America has never had an original culture, i.e., a body of ideas derived from her philosophical (Aristotelian) base and expressing her profound difference from all other countries in history.
American intellectuals were Europe’s passive dependents and poor relatives almost from the beginning. They lived on Europe’s drying crumbs and discarded fashions, including even such hand-me-downs as Freud and Wittgenstein. America’s sole contribution to philosophy—Pragmatism—was a bad recycling of Kantian-Hegelian premises.
Europeans do believe in Original Sin, i.e., in man’s innate depravity; Americans do not. Americans see man as a value—as clean, free, creative, rational. But the American view of man has not been expressed or upheld in philosophical terms (not since the time of our first Founding Father, Aristotle; see his description of the “magnanimous man”).
There have never been any “masses” in America: the poorest American is an individual and, subconsciously, an individualist. Marxism, which has conquered our universities, is a dismal failure as far as the people are concerned: Americans cannot be sold on any sort of class war; American workers do not see themselves as a “proletariat,” but are among the proudest of property owners. It is professors and businessmen who advocate cooperation with Soviet Russia—American labor unions do not.
America is the land of the uncommon man. It is the land where man is free to develop his genius—and to get its just rewards. It is the land where each man tries to develop whatever quality he may possess and to rise to whatever degree he can, great or modest. It is not the land where one glories or is taught to glory in one’s mediocrity. No self-respecting man in America is or thinks of himself as “little,” no matter how poor he may be. That, precisely, is the difference between an American working man and a European serf.
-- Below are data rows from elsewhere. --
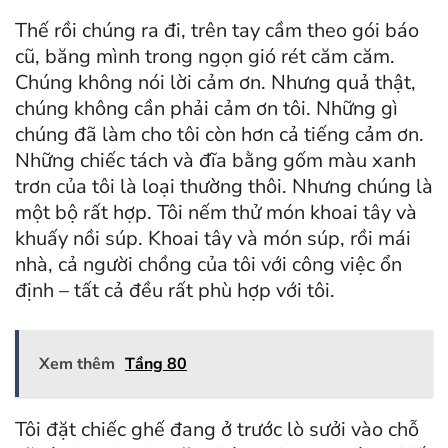
Thế rồi chúng ra đi, trên tay cầm theo gói báo
cũ, băng mình trong ngọn gió rét căm căm.
Chúng không nói lời cảm ơn. Nhưng quả thật,
chúng không cần phải cảm ơn tôi. Những gì
chúng đã làm cho tôi còn hơn cả tiếng cảm ơn.
Những chiếc tách và đĩa bằng gốm màu xanh
trơn của tôi là loại thường thôi. Nhưng chúng là
một bộ rất hợp. Tôi nếm thử món khoai tây và
khuấy nồi súp. Khoai tây và món súp, rồi mái
nhà, cả người chồng của tôi với công việc ổn
định – tất cả đều rất phù hợp với tôi.
Xem thêm
Tầng 80
Tôi đặt chiếc ghế đang ở trước lò sưởi vào chỗ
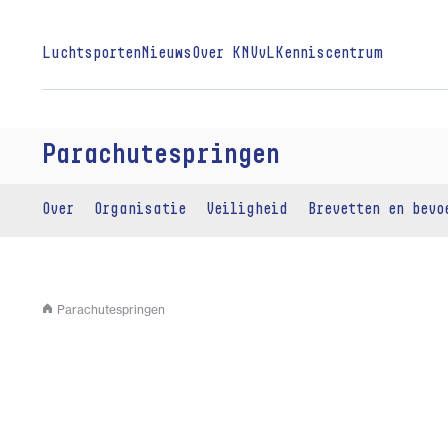
Luchtsporten
Nieuws
Over KNVvL
Kenniscentrum
Parachutespringen
Over
Organisatie
Veiligheid
Brevetten en bevo
Parachutespringen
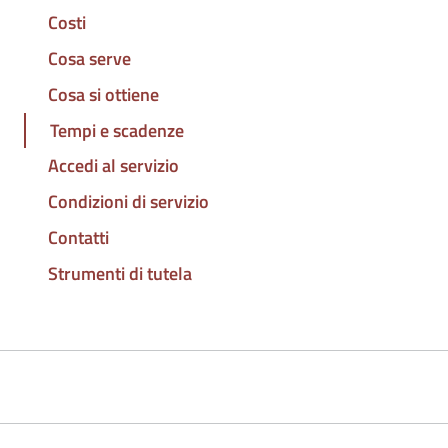
Costi
Cosa serve
Cosa si ottiene
Tempi e scadenze
Accedi al servizio
Condizioni di servizio
Contatti
Strumenti di tutela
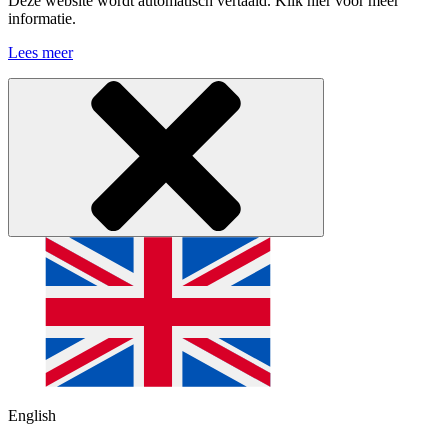
Deze website wordt automatisch vertaald. Klik hier voor meer
informatie.
Lees meer
English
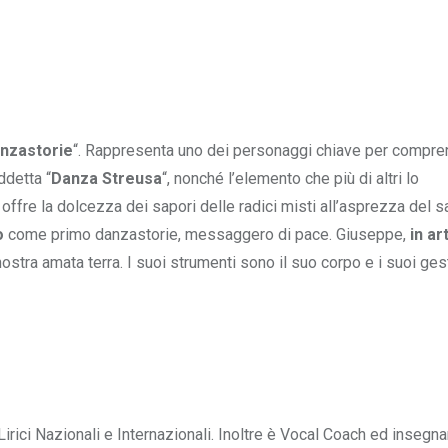
nzastorie
“. Rappresenta uno dei personaggi chiave per compr
ddetta “
Danza Streusa
“, nonché l’elemento che più di altri lo
offre la dolcezza dei sapori delle radici misti all’asprezza del 
o
come primo danzastorie, messaggero di pace. Giuseppe,
in ar
nostra amata terra. I suoi strumenti sono il suo corpo e i suoi gest
irici Nazionali e Internazionali. Inoltre è Vocal Coach ed insegna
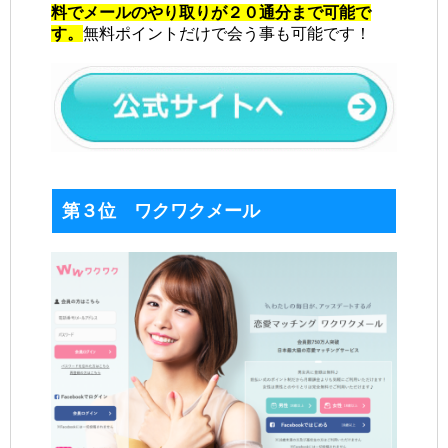
料でメールのやり取りが２０通分まで可能で
す。
無料ポイントだけで会う事も可能です！
第３位 ワクワクメール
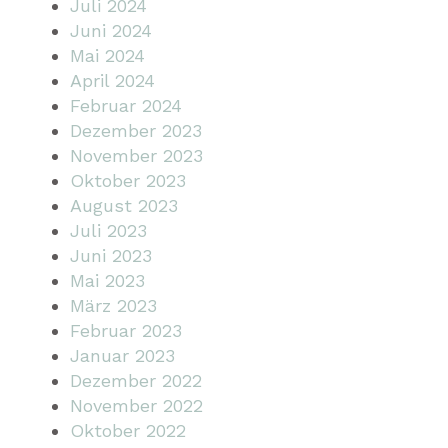
Juli 2024
Juni 2024
Mai 2024
April 2024
Februar 2024
Dezember 2023
November 2023
Oktober 2023
August 2023
Juli 2023
Juni 2023
Mai 2023
März 2023
Februar 2023
Januar 2023
Dezember 2022
November 2022
Oktober 2022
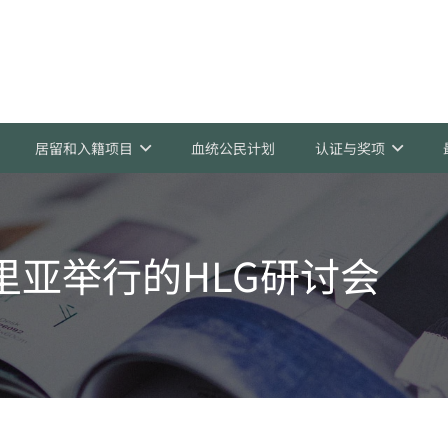
居留和入籍项目
血统公民计划
认证与奖项
里亚举行的HLG研讨会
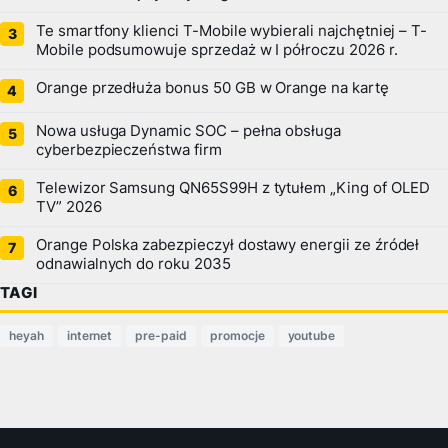
Te smartfony klienci T-Mobile wybierali najchętniej – T-
Mobile podsumowuje sprzedaż w I półroczu 2026 r.
Orange przedłuża bonus 50 GB w Orange na kartę
Nowa usługa Dynamic SOC – pełna obsługa
cyberbezpieczeństwa firm
Telewizor Samsung QN65S99H z tytułem „King of OLED
TV” 2026
Orange Polska zabezpieczył dostawy energii ze źródeł
odnawialnych do roku 2035
TAGI
heyah
internet
pre-paid
promocje
youtube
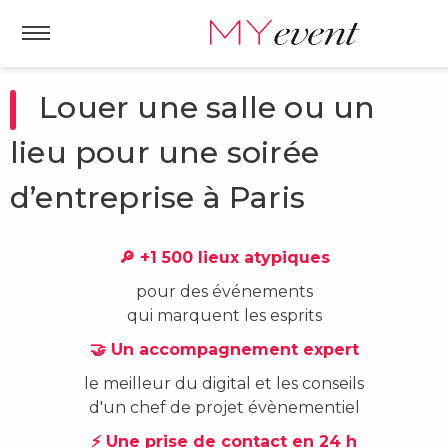
Louer une salle ou un
lieu pour une soirée
d’entreprise à Paris
🔎 +1 500 lieux atypiques
pour des événements
qui marquent les esprits
🤝 Un accompagnement expert
le meilleur du digital et les conseils
d'un chef de projet évènementiel
⚡ Une prise de contact en 24 h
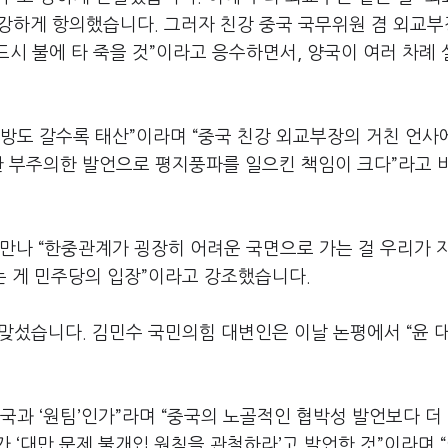
강하게 항의했습니다. 그러자 친강 중국 국무위원 겸 외교
드시 불에 타 죽을 것”이라고 응수하면서, 양국이 여러 차례
방도 갈수록 태산”이라며 “중국 친강 외교부장의 거친 언사
대한 부주의한 발언으로 평지풍파를 일으킨 책임이 크다”라고 
만나 “한중관계가 굉장히 어려운 국면으로 가는 걸 우리가 
는 게 민주당의 입장”이라고 강조했습니다.
맞섰습니다. 김민수 국민의힘 대변인은 이날 논평에서 “윤 
국과 ‘원팀’인가”라며 “중국의 노골적인 협박성 발언보다 더
 ‘대만 문제 불개입 원칙을 관철하라’고 발언한 것”이라며 “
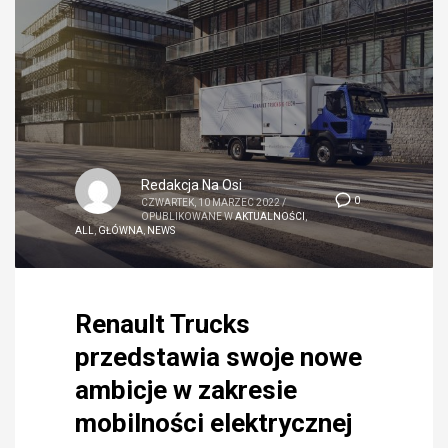
Redakcja Na Osi
0
CZWARTEK, 10 MARZEC 2022
/
OPUBLIKOWANE W
AKTUALNOŚCI
,
ALL
,
GŁÓWNA
,
NEWS
Renault Trucks
przedstawia swoje nowe
ambicje w zakresie
mobilności elektrycznej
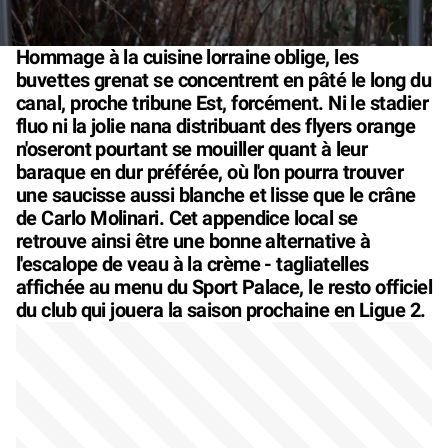
Hommage à la cuisine lorraine oblige, les
buvettes grenat se concentrent en pâté le long du
canal, proche tribune Est, forcément. Ni le stadier
fluo ni la jolie nana distribuant des flyers orange
n'oseront pourtant se mouiller quant à leur
baraque en dur préférée, où l'on pourra trouver
une saucisse aussi blanche et lisse que le crâne
de Carlo Molinari. Cet appendice local se
retrouve ainsi être une bonne alternative à
l'escalope de veau à la crème - tagliatelles
affichée au menu du Sport Palace, le resto officiel
du club qui jouera la saison prochaine en Ligue 2.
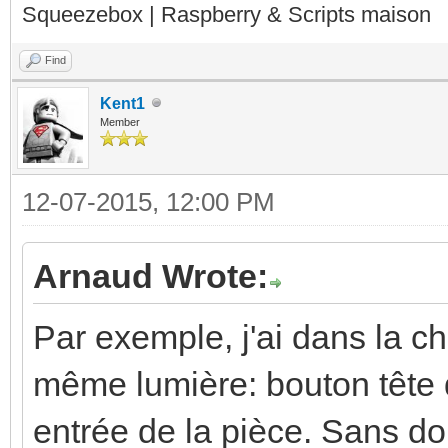
Squeezebox | Raspberry & Scripts maison
Find
Kent1
Member
12-07-2015, 12:00 PM
Arnaud Wrote:
Par exemple, j'ai dans la ch
même lumière: bouton tête de
entrée de la pièce. Sans do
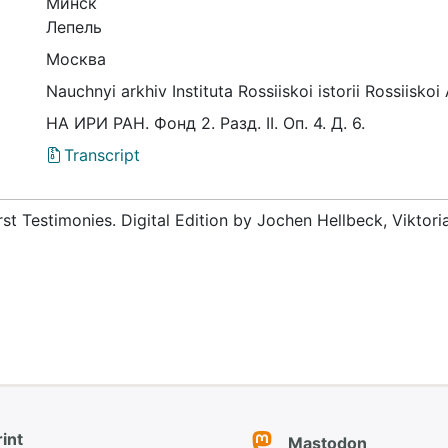
Минск
Лепель
Москва
Nauchnyi arkhiv Instituta Rossiiskoi istorii Rossiis
НА ИРИ РАН. Фонд 2. Разд. II. Оп. 4. Д. 6.
Transcript
rst Testimonies. Digital Edition by Jochen Hellbeck, Viktor
int
Mastodon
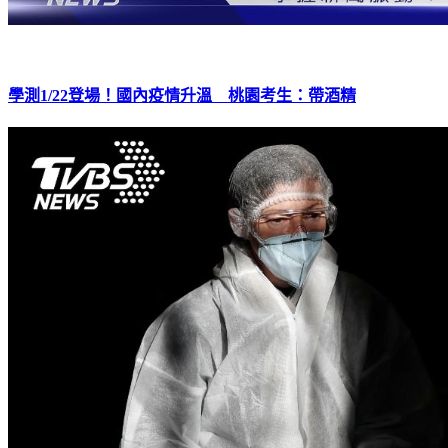
學測1/22登場！國內疫情升溫 桃園考生：帶酒精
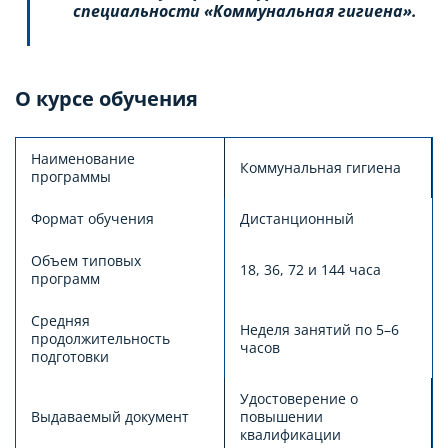
специальности «Коммунальная гигиена».
О курсе обучения
Наименование
Коммунальная гигиена
программы
Формат обучения
Дистанционный
Объем типовых
18, 36, 72 и 144 часа
программ
Средняя
Неделя занятий по 5–6
продолжительность
часов
подготовки
Удостоверение о
Выдаваемый документ
повышении
квалификации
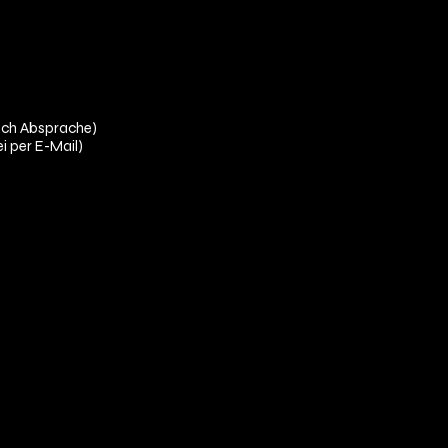
nach Absprache)
ei per E-Mail)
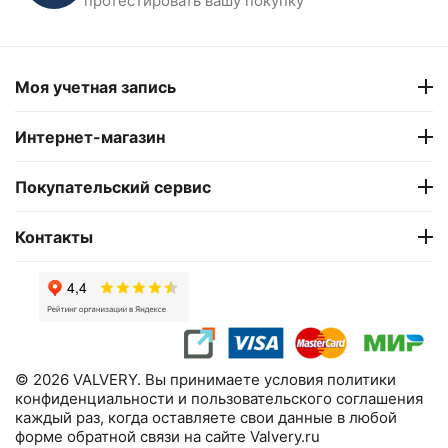
протестировать вашу покупку
18 130
₽
28 322
₽
22 400
₽
Моя учетная запись
Интернет-магазин
Покупательский сервис
Контакты
© 2026 VALVERY. Вы принимаете условия политики
конфиденциальности и пользовательского соглашения
каждый раз, когда оставляете свои данные в любой
форме обратной связи на сайте Valvery.ru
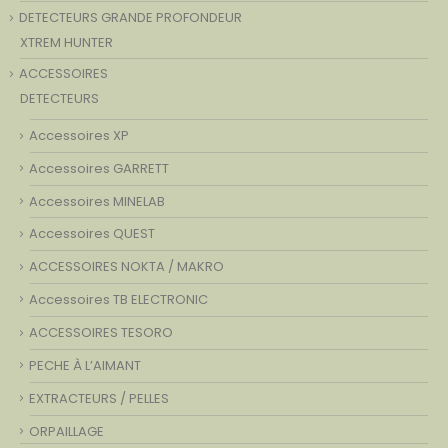
DETECTEURS GRANDE PROFONDEUR
XTREM HUNTER
ACCESSOIRES
DETECTEURS
Accessoires XP
Accessoires GARRETT
Accessoires MINELAB
Accessoires QUEST
ACCESSOIRES NOKTA / MAKRO
Accessoires TB ELECTRONIC
ACCESSOIRES TESORO
PECHE À L’AIMANT
EXTRACTEURS / PELLES
ORPAILLAGE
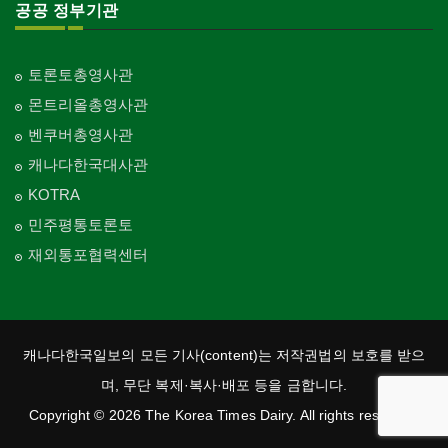
공공 정부기관
토론토총영사관
몬트리올총영사관
벤쿠버총영사관
캐나다한국대사관
KOTRA
민주평통토론토
재외통포협력센터
캐나다한국일보의 모든 기사(content)는 저작권법의 보호를 받으
며, 무단 복제·복사·배포 등을 금합니다.
Copyright © 2026 The Korea Times Dairy. All rights reserved.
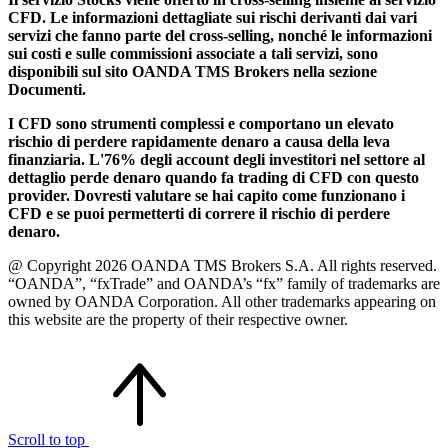
CFD. Le informazioni dettagliate sui rischi derivanti dai vari
servizi che fanno parte del cross-selling, nonché le informazioni
sui costi e sulle commissioni associate a tali servizi, sono
disponibili sul sito OANDA TMS Brokers nella sezione
Documenti.
I CFD sono strumenti complessi e comportano un elevato
rischio di perdere rapidamente denaro a causa della leva
finanziaria. L'76% degli account degli investitori nel settore al
dettaglio perde denaro quando fa trading di CFD con questo
provider. Dovresti valutare se hai capito come funzionano i
CFD e se puoi permetterti di correre il rischio di perdere
denaro.
@ Copyright 2026 OANDA TMS Brokers S.A. All rights reserved.
“OANDA”, “fxTrade” and OANDA’s “fx” family of trademarks are
owned by OANDA Corporation. All other trademarks appearing on
this website are the property of their respective owner.
Scroll to top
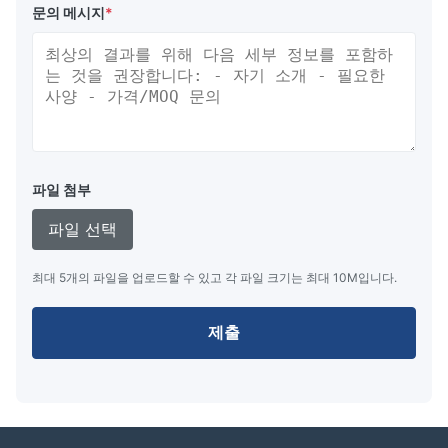
문의 메시지
*
긴 서비스 시간 및 높은 신뢰성
간단한 인터페이스와 빠른 데이터 기록 능력, 빠른 응답
시간
파일 첨부
우리에 대해
파일 선택
우리 회사는 중국 상하이에 위치하고 있으며, 설계 및 제조
최대 5개의 파일을 업로드할 수 있고 각 파일 크기는 최대 10M입니다.
에 특화된 VFD 디스플레이, LED 디스플레이
우리의 제품은 널리 산업 제어 디스플레이, 의료 기기 디스
제출
플레이, POS 고객 디스플레이 및 주변 장치, 현금 드라워
디스플레이, 자동차 디스플레이, 셋-톱-박스 디스플레
이,DC 전력 표시, 스케일 디스플레이, 미터 디스플레이, 프
로그래밍 키보드 디스플레이 등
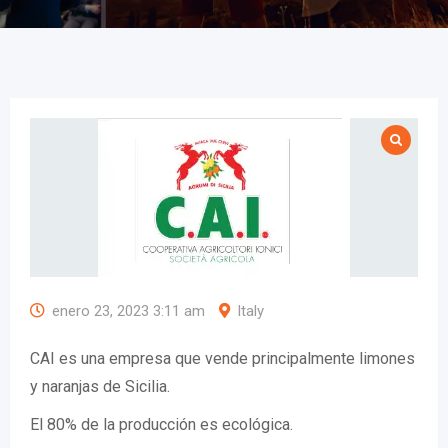
enero 23, 2023 3:11 am
Italy
CAI es una empresa que vende principalmente limones
y naranjas de Sicilia.
El 80% de la producción es ecológica.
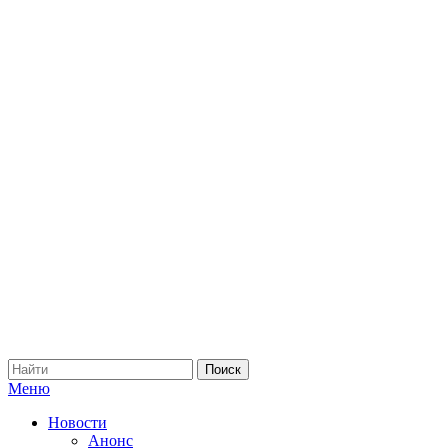
Меню
Новости
Анонс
Tribalism (which is the best name to give to all the group manifestations of the anti-conceptual mentality) is a dominant element in Europe, as a reciprocally reinforcing cause and result of Europe’s long history of caste systems, of national and local (provincial) chauvinism, of rule by brute force and endless, bloody wars. As an example, observe the Balkan nations, which are perennially bent upon exterminating one another over minuscule differences of tradition or language. Tribalism had no place in the United States—until recent decades. It could not take root here, its imported seedlings were withering away and turning to slag in the melting pot whose fire was fed by two inexhaustible sources of energy: individual rights and objective law; these two were the only protection man needed.
A European is disarmed in the face of a dictatorship: he may hate it, but he feels that he is wrong and, metaphysically, the State is right. An American would rebel to the bottom of his soul. . . . Defiance, not obedience, is the American’s answer to overbearing authority.